• [EXERCISE A]
Answer these questions from the post on opting out of GAT/associated-type dyn-usability:
(i) As of which Rust version can associated types and GATs be opted out of dyn-usability?
(ii) In which Rust version were GATs stabilized?
(iii) In the implementation of `AssocOptOut` for `u64`, what is `Foo` set to?
• [EXERCISE B] Reproduce the records verbatim, starting at their first line and ending at the line that contains "Malaga: 1:56 -> 1:58".

• [DOCUMENT SEGMENT]
┌──

Opting out of GAT/Associated-Type dyn-usability

tutorials
1

While updating my dyn Trait tour to note that RPITIT stabilized, I ran across another change that had flown under my radar:[1] as of Rust 1.72, you can opt associated types and GATs out of dyn-usability. This is a mini-tutorial/exploration about that.[2]

Opting out with Self: Sized

If you're very aware of dyn Trait, you're probably aware that the mechanism to opt out of a method being dyn-dispatchable is to put a Self: Sized bound on the method.

trait WishThisTraitWasDynSafe {
    fn foo(&self);
    // Methods with type generics are not `dyn`-safe
    fn bar<T>(&self, _: T);
}

trait ThisTraitIsDynSafe {
    fn foo(&self);
    // The `Self: Sized` bound makes it unusable by `dyn _`
    // (and any other `Sized` implementor) and thus this
    // trait as a whole is `dyn`-safe (but this method is
    // not `dyn`-dispatchable; you can't call it from `dyn _`).
    fn bar<T>(&self, _: T) where Self: Sized;
}

GATs also make a trait non-dyn-safe...

trait AddedGatAndLostDynSafe {
    type Gat<T>; // :-(
    fn foo(&self);
    fn bar<T>(&self, _: T) where Self: Sized;
}

...but with the new feature, you can make the trait dyn-safe again by opting GATs out of dyn-usability in the same manner:

trait OptOutOfDynUsability {
    type Gat<T> where Self: Sized;
    fn foo(&self);
    fn bar<T>(&self, _: T) where Self: Sized;
}
fn _dyn_safe_again_and_do_not_need_to_specify_gat_equality() {
    // No `Trait<Gat = ..>` required!
    let _: &dyn OptOutOfDynUsability = &();
}

This does mean that any methods utilizing the GAT can't be dyn-dispatchable, though.[3]

trait OptOutWithMethod {
    type Gat<T> where Self: Sized;
    fn foo(&self);
    fn bar<T>(&self, _: T) where Self: Sized;
    fn quz<T>(&self, _: T) -> Self::Gat<T>
    where
        // This is required due to the bound on the GAT
        Self: Sized,
    ;
}

It works for non-generic associated types too

When GATs were stabilized in 1.65, we got the ability to add where clauses to non-generic associated types instead of just bounds on the type directly.[4] And that applies to this dyn-usability opt-out too. This means you can have a dyn-safe trait with an associated type, and not have to mention the associated type in the dyn Trait!

trait AssocOptOut {
    // We can opt `Foo` out of `dyn`-usability
    type Foo where Self: Sized;
    // But we have to opt out any methods that use it
    // from `dyn`-dispatchability
    fn foo(&self) -> Self::Foo where Self: Sized;
}

impl AssocOptOut for i32 {
    type Foo = ();
    fn foo(&self) -> Self::Foo {}
}

impl AssocOptOut for u64 {
    type Foo = f32;
    fn foo(&self) -> Self::Foo { 0.0 }
}

Which also means you can erase base types that define different associated types to the same dyn Trait type.

fn make_use_of_assoc_opt_out() {
    // No need for `dyn AssocOptOut<Foo = ()>`!

└──

• [RECORDS SHOWN]
┌──

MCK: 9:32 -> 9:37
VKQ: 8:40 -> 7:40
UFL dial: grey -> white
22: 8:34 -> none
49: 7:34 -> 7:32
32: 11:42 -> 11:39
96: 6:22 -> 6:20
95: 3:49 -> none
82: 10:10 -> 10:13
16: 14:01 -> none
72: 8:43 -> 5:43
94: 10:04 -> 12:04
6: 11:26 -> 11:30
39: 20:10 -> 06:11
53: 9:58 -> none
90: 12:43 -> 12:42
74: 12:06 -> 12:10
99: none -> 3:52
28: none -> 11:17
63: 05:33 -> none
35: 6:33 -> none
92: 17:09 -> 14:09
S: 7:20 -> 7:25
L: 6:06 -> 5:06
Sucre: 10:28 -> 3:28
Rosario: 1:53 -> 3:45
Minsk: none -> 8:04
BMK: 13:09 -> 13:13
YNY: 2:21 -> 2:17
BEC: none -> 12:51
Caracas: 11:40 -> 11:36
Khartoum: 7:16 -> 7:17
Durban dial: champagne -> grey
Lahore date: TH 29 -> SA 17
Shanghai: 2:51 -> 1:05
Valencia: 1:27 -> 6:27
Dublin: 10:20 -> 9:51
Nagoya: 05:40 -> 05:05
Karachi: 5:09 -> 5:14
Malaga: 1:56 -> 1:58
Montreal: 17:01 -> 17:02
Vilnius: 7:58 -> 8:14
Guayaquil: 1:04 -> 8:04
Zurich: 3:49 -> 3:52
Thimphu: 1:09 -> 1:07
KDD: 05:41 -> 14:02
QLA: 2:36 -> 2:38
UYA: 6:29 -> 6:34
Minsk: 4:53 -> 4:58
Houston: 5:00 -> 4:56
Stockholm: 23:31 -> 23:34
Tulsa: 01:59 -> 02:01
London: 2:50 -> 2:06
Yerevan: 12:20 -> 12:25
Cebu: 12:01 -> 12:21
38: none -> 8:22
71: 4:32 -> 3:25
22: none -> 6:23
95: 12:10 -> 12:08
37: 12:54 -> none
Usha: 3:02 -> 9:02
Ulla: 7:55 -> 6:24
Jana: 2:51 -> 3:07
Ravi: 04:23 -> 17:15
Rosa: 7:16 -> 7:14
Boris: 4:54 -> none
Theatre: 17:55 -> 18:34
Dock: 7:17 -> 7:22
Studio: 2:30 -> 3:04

└──

• [CORRECT RESPONSE A]
(i) Rust 1.72
(ii) Rust 1.65
(iii) `f32`

• [CORRECT RESPONSE B]
MCK: 9:32 -> 9:37
VKQ: 8:40 -> 7:40
UFL dial: grey -> white
22: 8:34 -> none
49: 7:34 -> 7:32
32: 11:42 -> 11:39
96: 6:22 -> 6:20
95: 3:49 -> none
82: 10:10 -> 10:13
16: 14:01 -> none
72: 8:43 -> 5:43
94: 10:04 -> 12:04
6: 11:26 -> 11:30
39: 20:10 -> 06:11
53: 9:58 -> none
90: 12:43 -> 12:42
74: 12:06 -> 12:10
99: none -> 3:52
28: none -> 11:17
63: 05:33 -> none
35: 6:33 -> none
92: 17:09 -> 14:09
S: 7:20 -> 7:25
L: 6:06 -> 5:06
Sucre: 10:28 -> 3:28
Rosario: 1:53 -> 3:45
Minsk: none -> 8:04
BMK: 13:09 -> 13:13
YNY: 2:21 -> 2:17
BEC: none -> 12:51
Caracas: 11:40 -> 11:36
Khartoum: 7:16 -> 7:17
Durban dial: champagne -> grey
Lahore date: TH 29 -> SA 17
Shanghai: 2:51 -> 1:05
Valencia: 1:27 -> 6:27
Dublin: 10:20 -> 9:51
Nagoya: 05:40 -> 05:05
Karachi: 5:09 -> 5:14
Malaga: 1:56 -> 1:58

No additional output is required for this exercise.